The strips in How Sluggo Survives seem to have been chosen for the degree to which they reveal aspects of Sluggo's life away from Nancy. Many intriguing snippets of his existence are revealed, including Sluggo's address (140 Drabb St.), his various jobs (office boy, delivery boy, scrap dealer, grifter, goldbrick), and portents of his future --a recurring gag revolves around the fortunes he receives from one of those "weight and fortune" amusements that used to litter the commercial districts of every town in North America.
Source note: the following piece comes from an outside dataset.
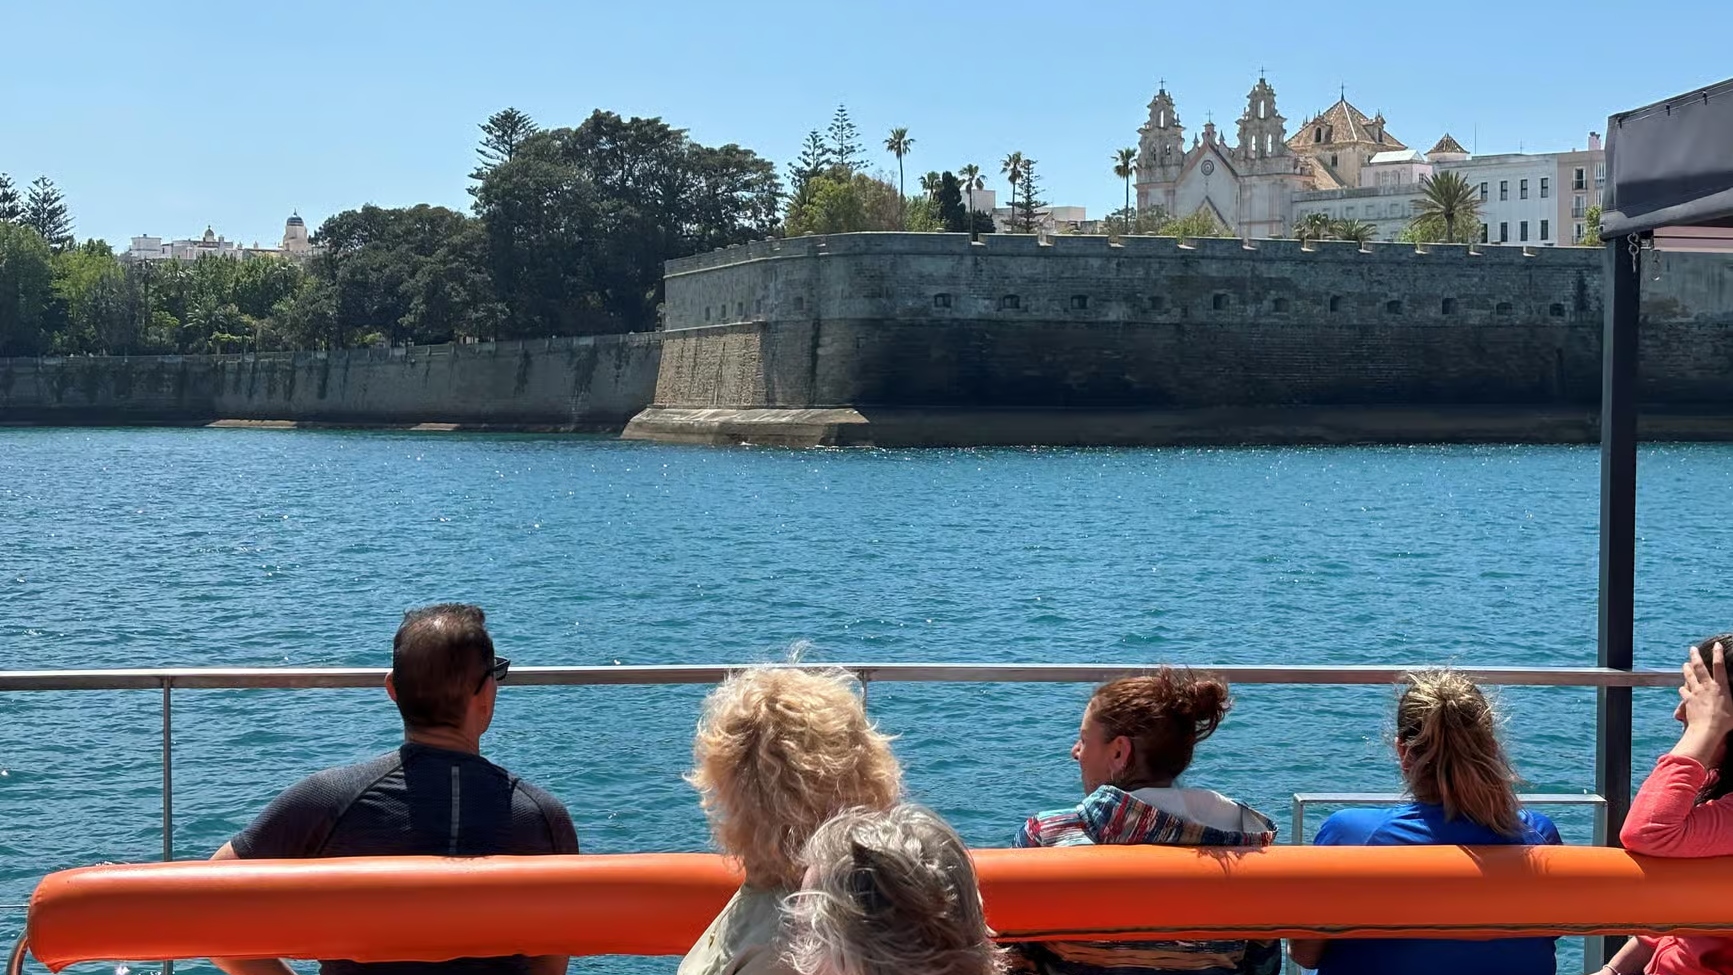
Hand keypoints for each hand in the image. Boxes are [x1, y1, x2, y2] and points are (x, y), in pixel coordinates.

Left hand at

Sluggo is a fascinating, mysterious character: a proto-punk hobo child who oozes America from every inky line.

Since I grew up largely post-RAW, I've always taken for granted the canon-icity of Nancy and so the Nancy naysayers and those who argue that Bushmiller's strip is moronic (or even those who appreciate Nancy in an ironic or, "so bad it's good" sense) have always puzzled me. The strip is well-crafted, charming, and, more often than not, very funny and thought-provoking. Highly recommended!